REQUIRED WORK ::
1. In the essay on why wars happen, which two countries are named as harsh regimes that face no serious risk of civil war?
2. Reproduce the stretch of the essay on why wars happen from "2) Some of the" through "to the next.".

GIVEN PASSAGE ::
18 July 2007

Why Do Wars Happen?

Wars happen for essentially only one reason: The legitimacy of a particular regime at a particular time is in doubt.

People do not fight wars because taxes are too high, or they disagree with the way money is allocated in the national budget, or for any other of the multitude of public policy sins that a government can commit. Public policy issues are relevant to which contestants in a war receive support of various kinds while it is waged, and to crafting solutions that will bring legitimacy to a new regime after a war, but are for the most part unimportant in cause wars to arise.

This fact alone illuminates a variety of important empirical facts regarding war.

1) Civil wars are far more common than international wars. This is because a simply succession dispute can create a civil war, while an international war requires something that causes people to re-evaluate the nature of the political community a regime governs. International wars generally involve either a border dispute, or a claim that nationality or some other principle overrides the status quo boundaries of nations.

2) Some of the worst regimes in the world face no serious risk of civil war. North Korea and Saudi Arabia, for example, are almost entirely undemocratic and in their respecive ways, treat their people horribly, and yet, neither is at any serious risk of civil war so long as there are orderly and nearly universally accepted handovers of power within the respective regimes from one individual leaders to the next.

3) We have a civil war in Iraq now because the U.S. led invasion disrupted the continuity of the Baathist regime irrevocably, and because a boycott of the elections for the constitution and the distrust of the military force that implemented the process has prevented the democratic regime put in place by Coalition forces from being viewed as legitimate. Sunni Muslims correctly saw the constitution as a way to deprive them of power permanently, by aligning the other 80% of the nation, against their 20% of the nation, so they had no reason to buy into the arrangement. Yet, preventing a civil war requires much more than 80% of the population to buy into the notion that a particular regime is the legitimate government of a country.

Usually, legitimacy arises from an orderly succession of leaders within a particular regime. For legitimacy purposes, it really doesn't matter what the method of succession happens to be, so long as there is near universal agreement regarding who the successor will be when the process is completed. Heredity, a constitutional succession of leaders in the absence of an election or between elections, or an election with a clear winner, are among the possible ways for this to happen.

Even the establishment of a new regime, like many of the successions of regimes in France and Germany, will not create a civil war, if the transition is cloaked in the appearance of an orderly and lawful succession from one regime to another.

The succession theory of legitimacy is, of course, incomplete. It fails to discuss either how a legitimate regime is established from scratch (suffice it to say for the moment that it is exceedingly difficult, and is basically a form of nation building), and it also fails to discuss how legitimacy can be undermined apart from confusion in the succession process.

RECORDS ::
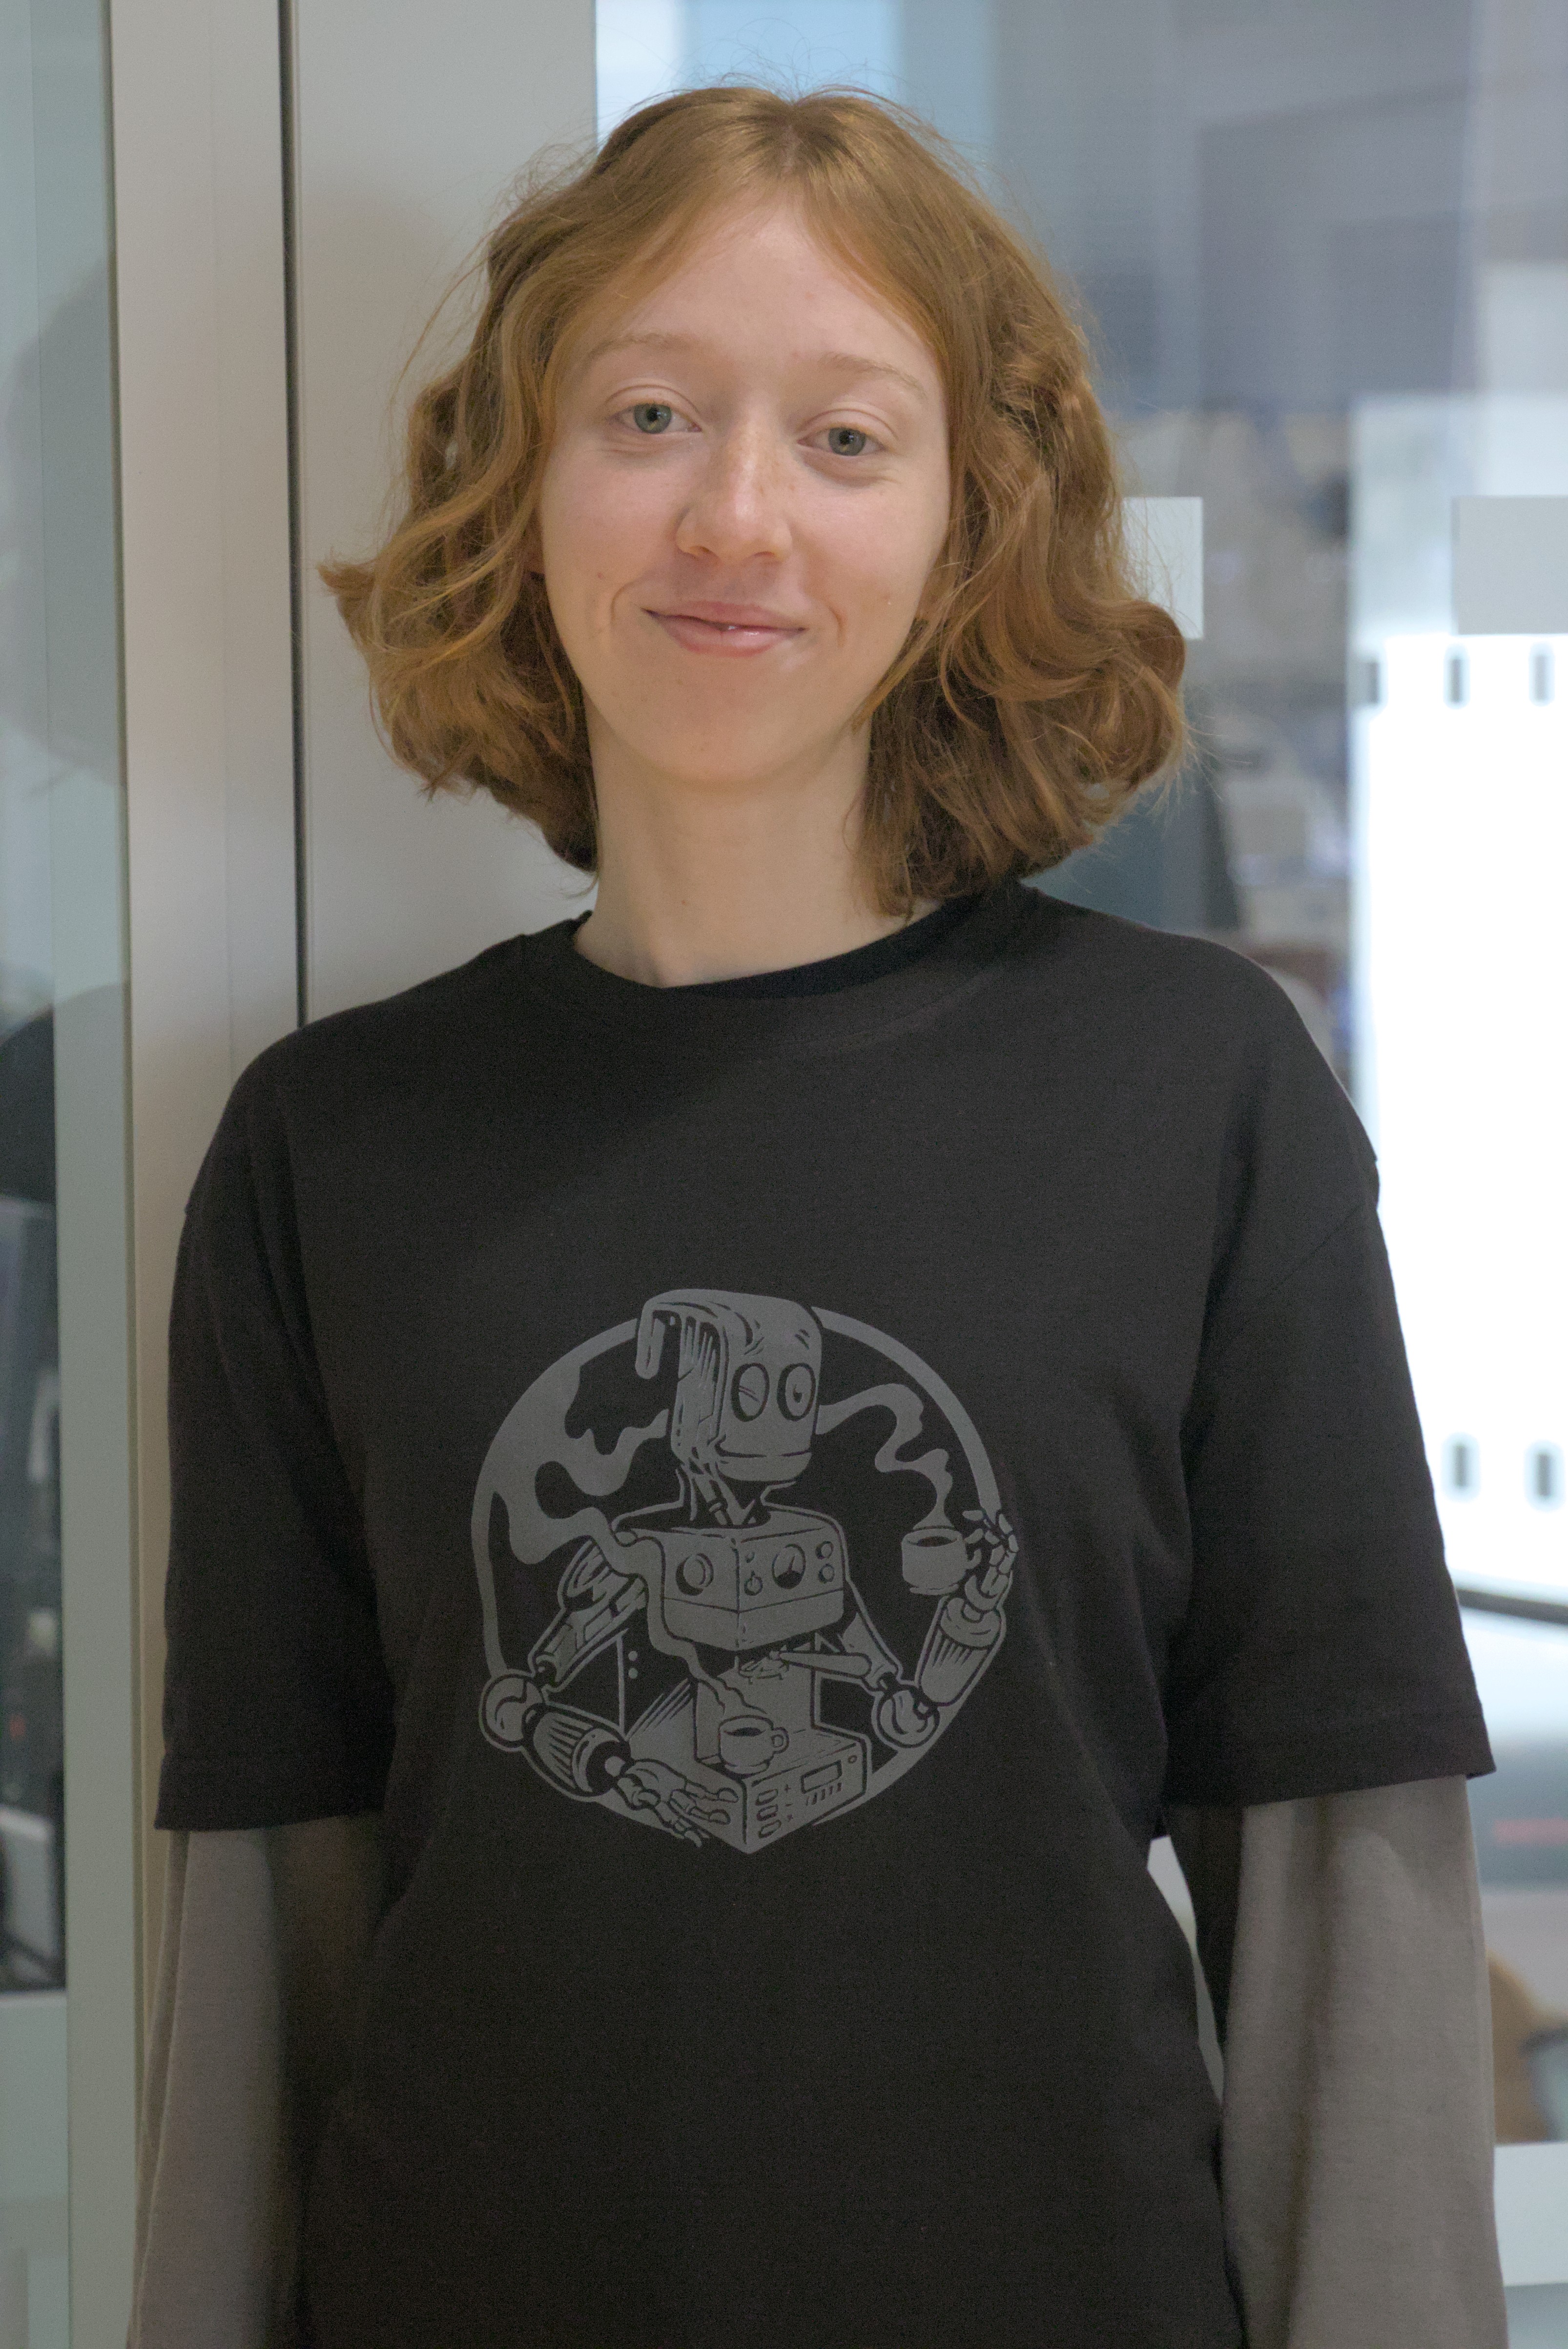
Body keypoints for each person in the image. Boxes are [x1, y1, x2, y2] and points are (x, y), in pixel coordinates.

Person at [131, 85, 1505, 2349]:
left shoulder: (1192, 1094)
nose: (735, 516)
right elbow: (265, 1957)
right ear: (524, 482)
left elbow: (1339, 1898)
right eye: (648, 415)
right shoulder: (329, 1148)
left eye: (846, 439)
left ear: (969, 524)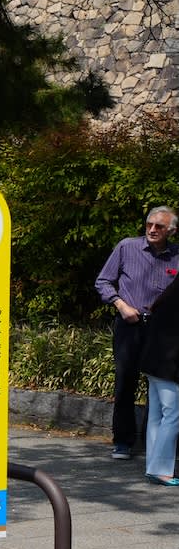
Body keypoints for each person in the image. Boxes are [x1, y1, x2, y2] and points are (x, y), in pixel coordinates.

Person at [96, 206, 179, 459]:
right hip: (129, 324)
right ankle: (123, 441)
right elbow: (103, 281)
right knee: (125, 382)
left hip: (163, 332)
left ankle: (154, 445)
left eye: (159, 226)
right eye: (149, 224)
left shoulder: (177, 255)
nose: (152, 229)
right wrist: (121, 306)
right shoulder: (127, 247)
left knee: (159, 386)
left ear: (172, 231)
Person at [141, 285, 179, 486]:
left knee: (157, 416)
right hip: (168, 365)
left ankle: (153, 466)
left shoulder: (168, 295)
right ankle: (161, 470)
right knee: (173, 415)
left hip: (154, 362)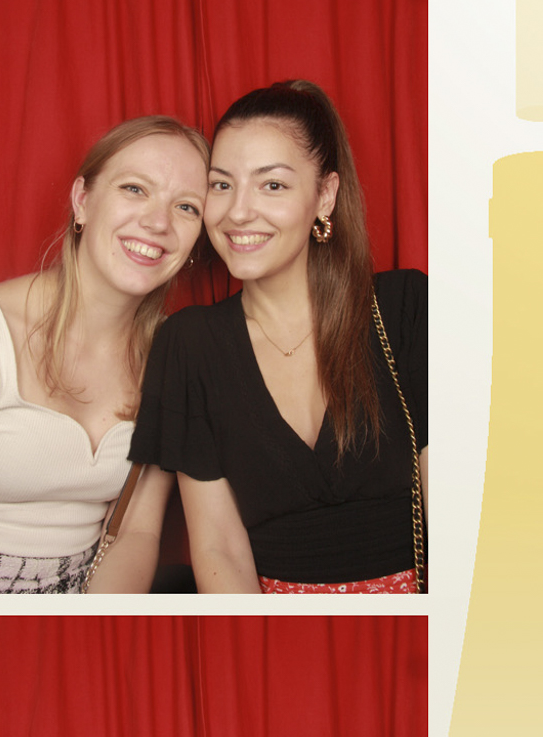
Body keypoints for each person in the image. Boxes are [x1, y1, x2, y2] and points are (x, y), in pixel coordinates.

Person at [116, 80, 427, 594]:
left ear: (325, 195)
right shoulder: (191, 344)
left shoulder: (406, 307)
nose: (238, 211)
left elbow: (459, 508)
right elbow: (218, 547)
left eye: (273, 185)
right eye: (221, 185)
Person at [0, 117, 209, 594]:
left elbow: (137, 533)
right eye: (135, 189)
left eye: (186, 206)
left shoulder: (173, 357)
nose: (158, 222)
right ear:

YOUR RESPONSES ::
1. North Korea and Saudi Arabia.

2.
2) Some of the worst regimes in the world face no serious risk of civil war. North Korea and Saudi Arabia, for example, are almost entirely undemocratic and in their respecive ways, treat their people horribly, and yet, neither is at any serious risk of civil war so long as there are orderly and nearly universally accepted handovers of power within the respective regimes from one individual leaders to the next.